Alliance’s June Retreat showcased projects across network
Poster sessions at the Future Ready Alliance’s June Retreat showed that districts are taking a wide variety of approaches to improving opportunities for students to explore and prepare for post-secondary education and careers.
The Alliance is a network of educators that the Consortium brings together to design and implement improvements aimed at ensuring their graduates are well prepared for their futures, not just academically, but also developmentally. The emphasis is on helping all kids find the answers to three critical questions—Who am I? Who do I want to be? and How do I get there?
The June Retreat showcased projects completed during the school year and provided resources for continuing work into 2018-2019, including a presentation on the state’s career education standards and an index the Pennsylvania Department of Education (PDE) will begin using next year to assess whether students are receiving the preparation needed for “future readiness.”
Projects that district and school teams undertook in 2017-2018 ranged from designing a professional development opportunity for faculty at South Allegheny High School to organizing a “Career Camp” at Yough High School and creating a new credential for students to demonstrate “future readiness” at Steel Valley High School.
South Allegheny’s professional development opportunity took the form of a Classrooms to Careers Conference that featured presentations by representatives of the Allegheny Conference on Community Development and workshops with 21 different business partners. The Conference was designed to give educators information they need to help students learn about anticipated job opportunities and workplace expectations.

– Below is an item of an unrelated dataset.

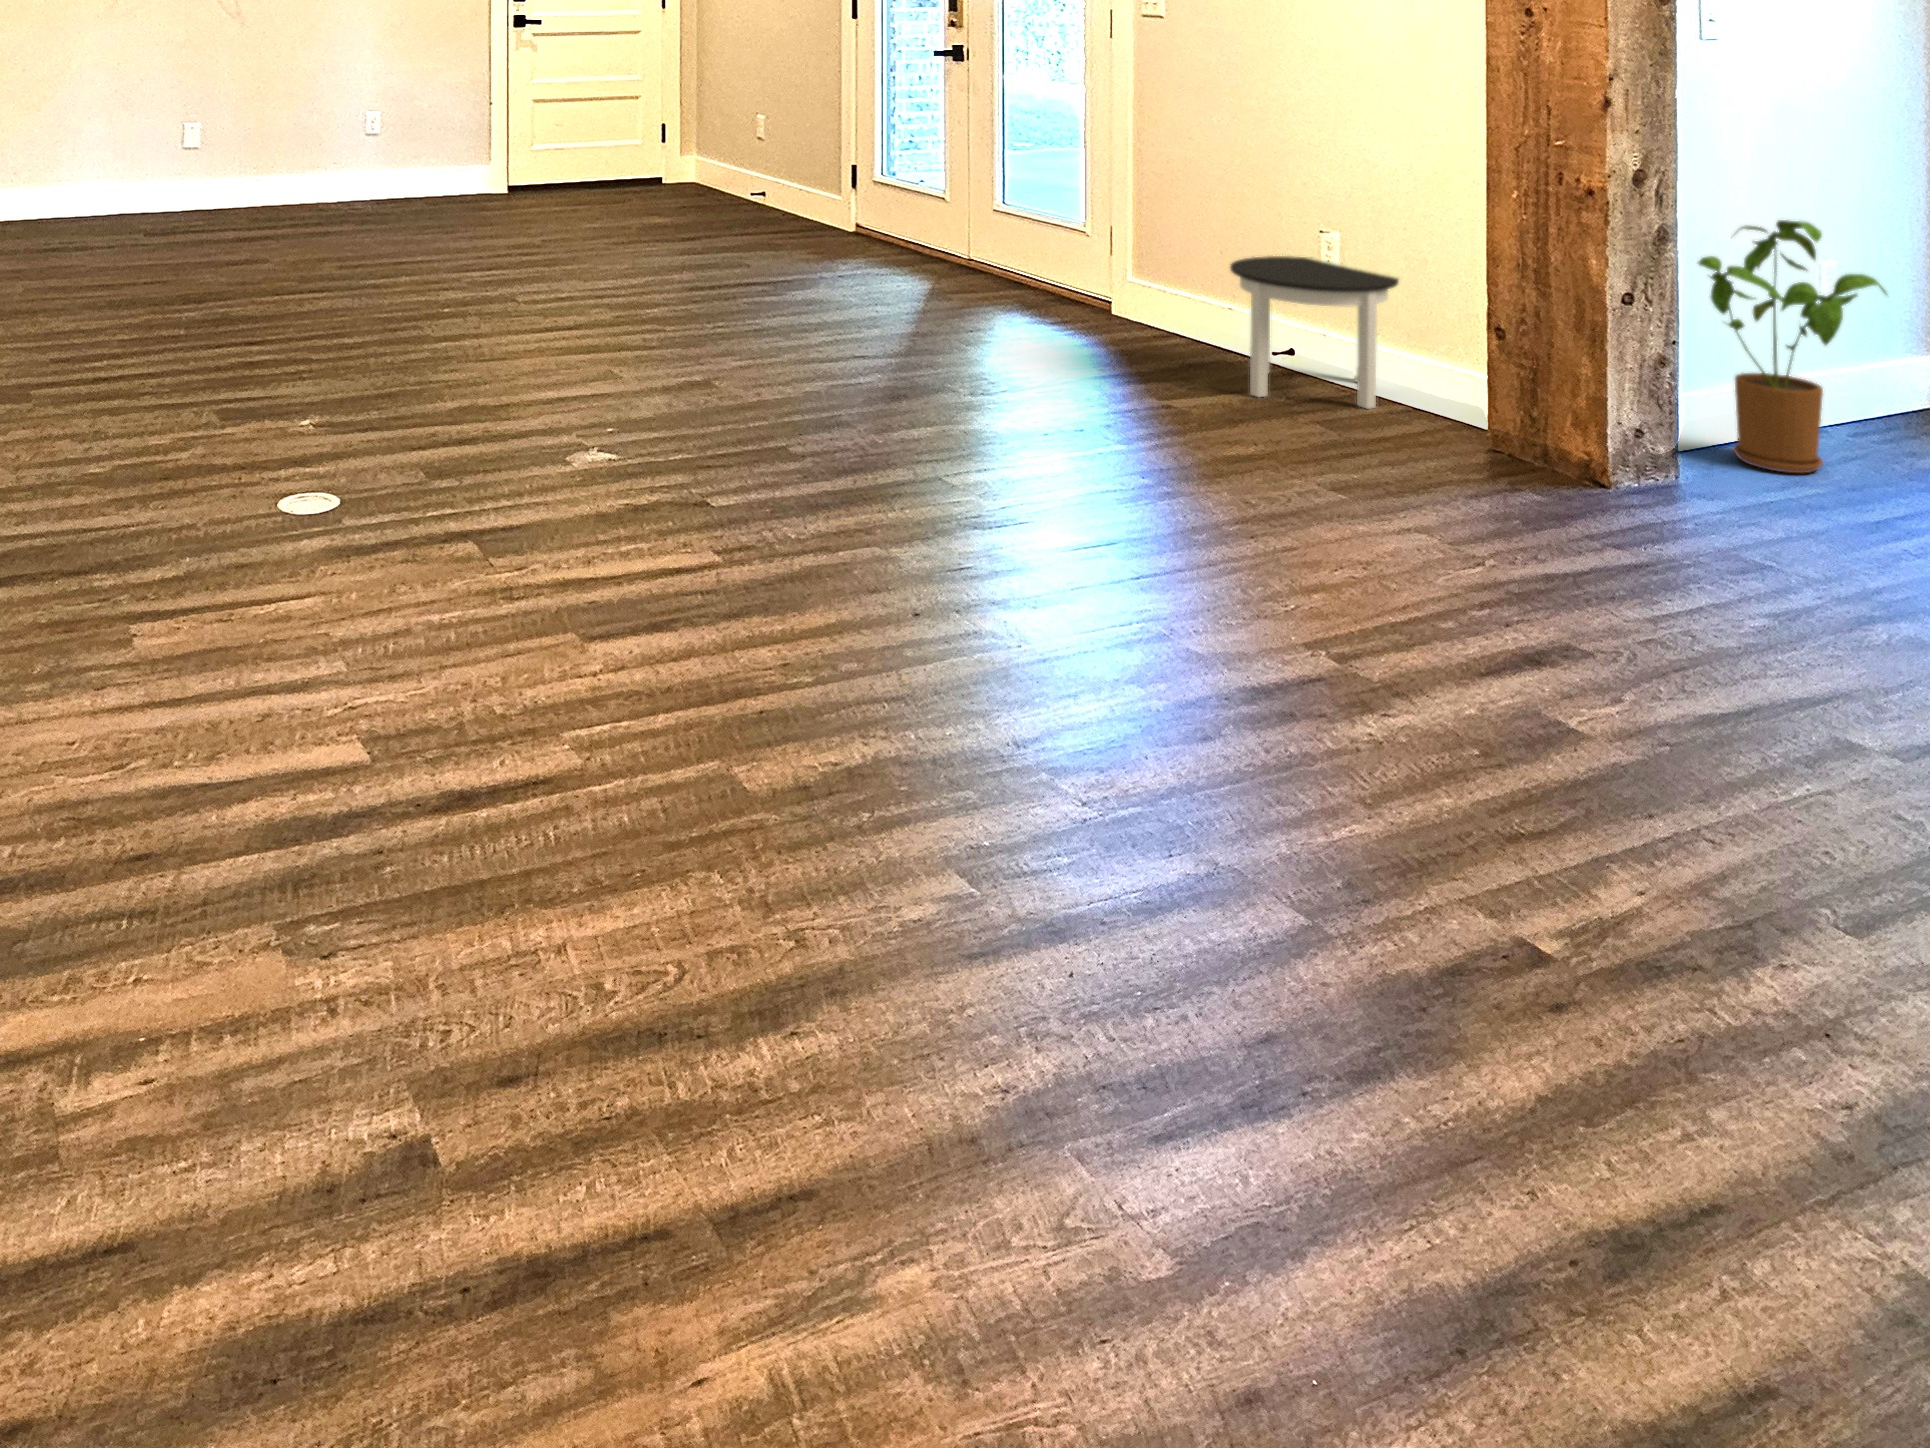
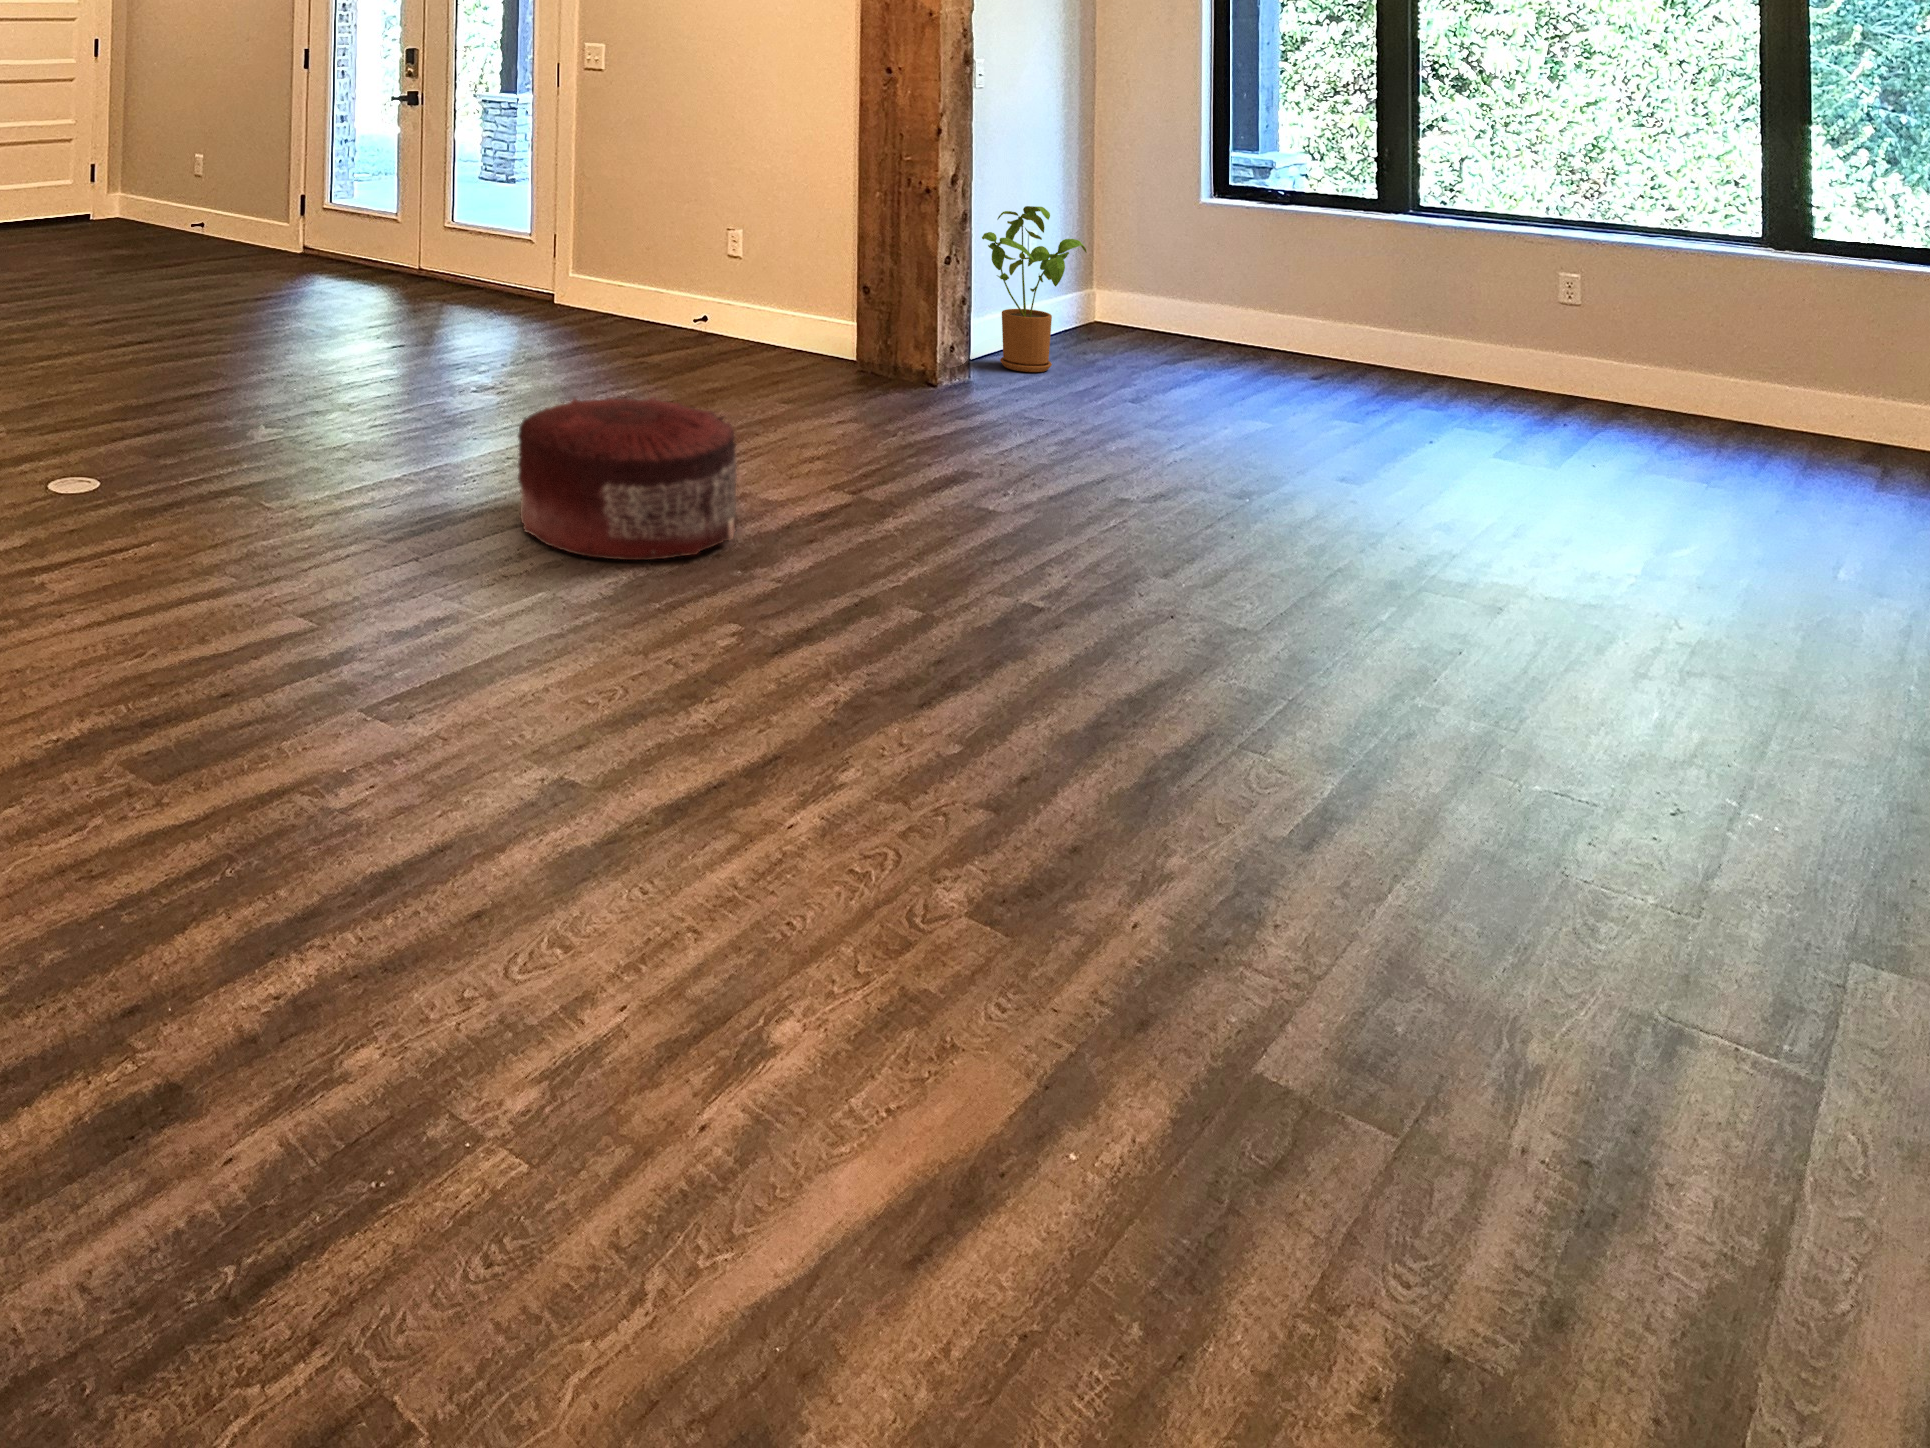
round table: present [1230,256,1399,409] -> none [676,250,792,356]
pouf: none [780,462,1122,731] -> present [518,397,738,560]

At Yough, a Career Camp offered opportunities to learn about careers, practice soft skills and understand the job application process. Yough’s team planned activities around these elements and offered them during downtime students have in the days when standardized testing occurs. Some were modeled on activities that students participating in the Consortium’s career exploration program, The Future Is Mine (TFIM) use to create a breakout session at the annual Student Leadership Conference, the school’s TFIM advisor Gina Hipps noted. Hipps also sits on Yough’s Alliance team.
Steel Valley’s new credential is aimed at certifying competencies beyond those reflected in a high school diploma, said Superintendent Ed Wehrer. “It will have more value,” he said, noting that diplomas alone merely show that students completed their classes with passing grades and give no indication, for example, of whether they’ve developed other essential skills.
PDE’s Career Readiness Advisor Laura Fridirici told Alliance participants that the work they’re doing should contribute to moving students toward state goals.
A stakeholders’ report compiled when the PDE was formulating its response to ESSA (the Every Student Succeeds Act that Congress passed in 2015) “found kids graduating without a plan,” Fridirici said. Under the Future Ready Index assessment, PDE wants kids to show progress toward career awareness and preparation at every grade level. Among other things, it will look to see what percentage of a district’s 5th graders are engaged in exploration and preparation. By 8th grade, PDE will be looking at what percentage of a district’s “students have created plans” that identify possible career paths that connect to their interests and engage in activities that would help them explore or prepare for those paths.